┏━━
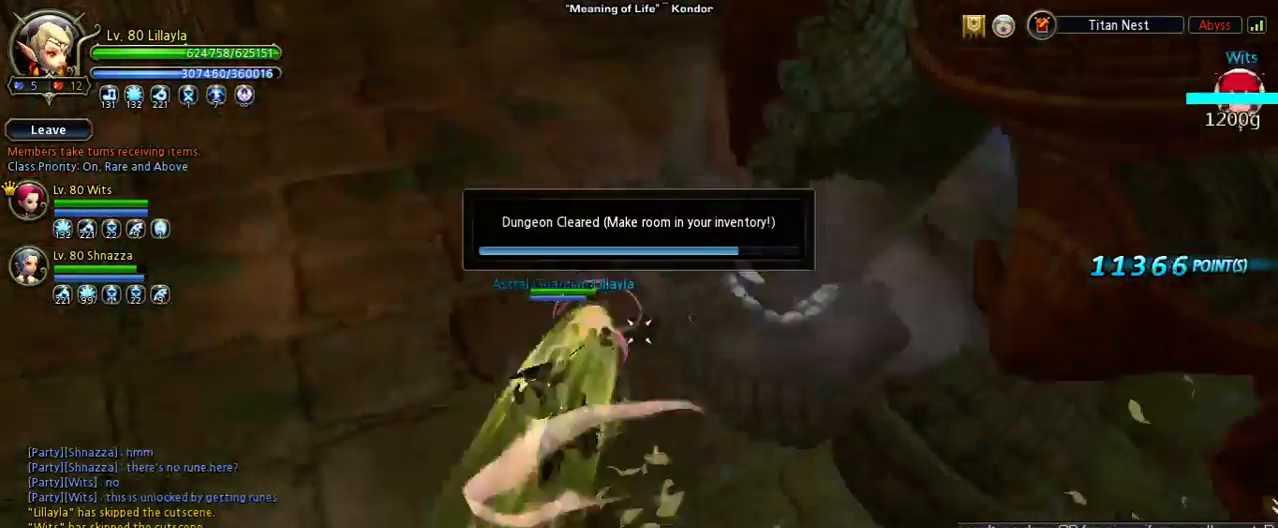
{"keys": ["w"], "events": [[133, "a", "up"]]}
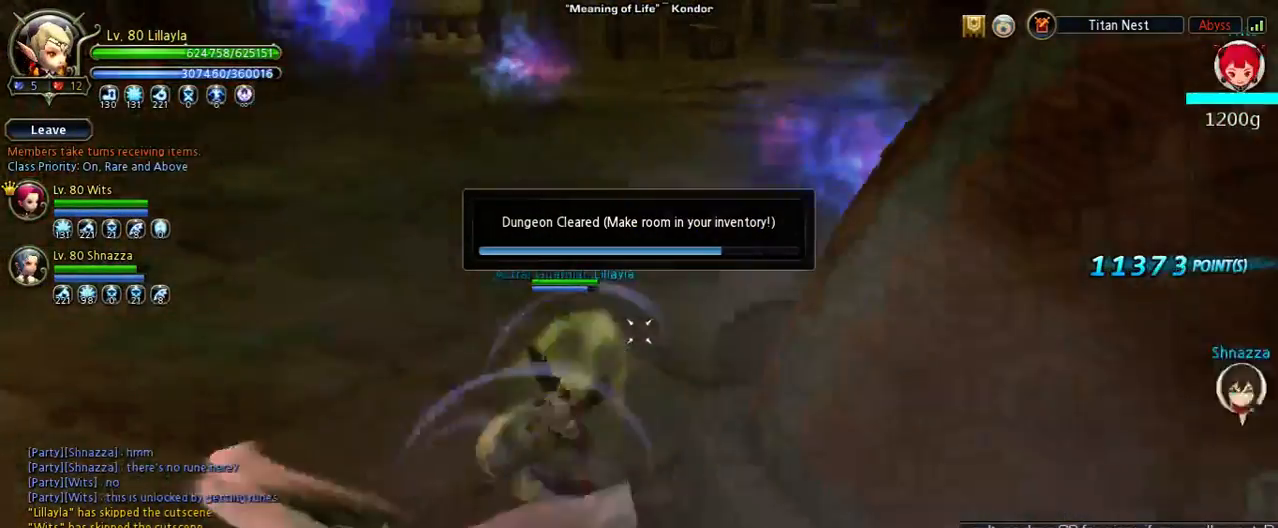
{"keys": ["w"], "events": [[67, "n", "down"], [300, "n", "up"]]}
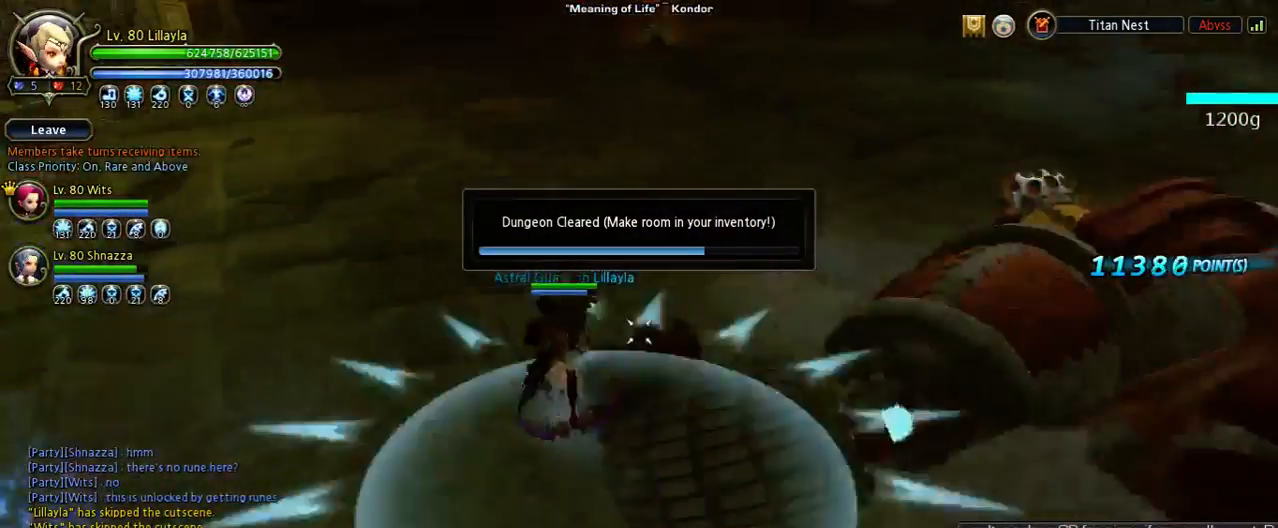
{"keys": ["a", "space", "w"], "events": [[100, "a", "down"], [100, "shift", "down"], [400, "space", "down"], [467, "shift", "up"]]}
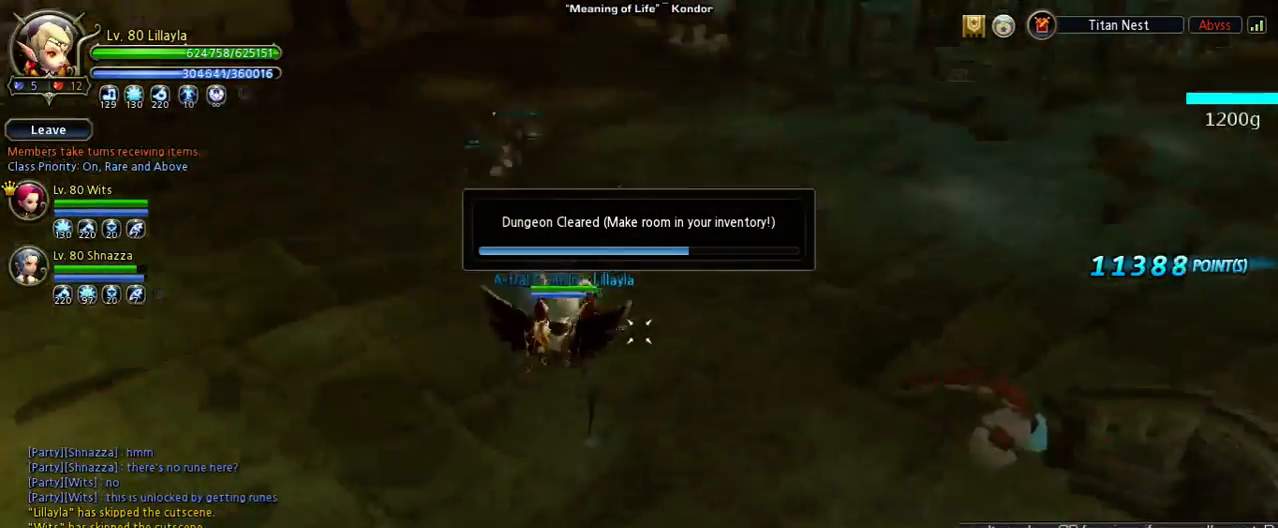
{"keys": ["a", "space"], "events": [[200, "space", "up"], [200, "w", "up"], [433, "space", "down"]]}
┗━━
_Work to complete_.
Output the listing exactly. Leave out any image.

_Answer space_.
{"keys": ["w"], "events": [[133, "a", "up"]]}
{"keys": ["w"], "events": [[67, "n", "down"], [300, "n", "up"]]}
{"keys": ["a", "space", "w"], "events": [[100, "a", "down"], [100, "shift", "down"], [400, "space", "down"], [467, "shift", "up"]]}
{"keys": ["a", "space"], "events": [[200, "space", "up"], [200, "w", "up"], [433, "space", "down"]]}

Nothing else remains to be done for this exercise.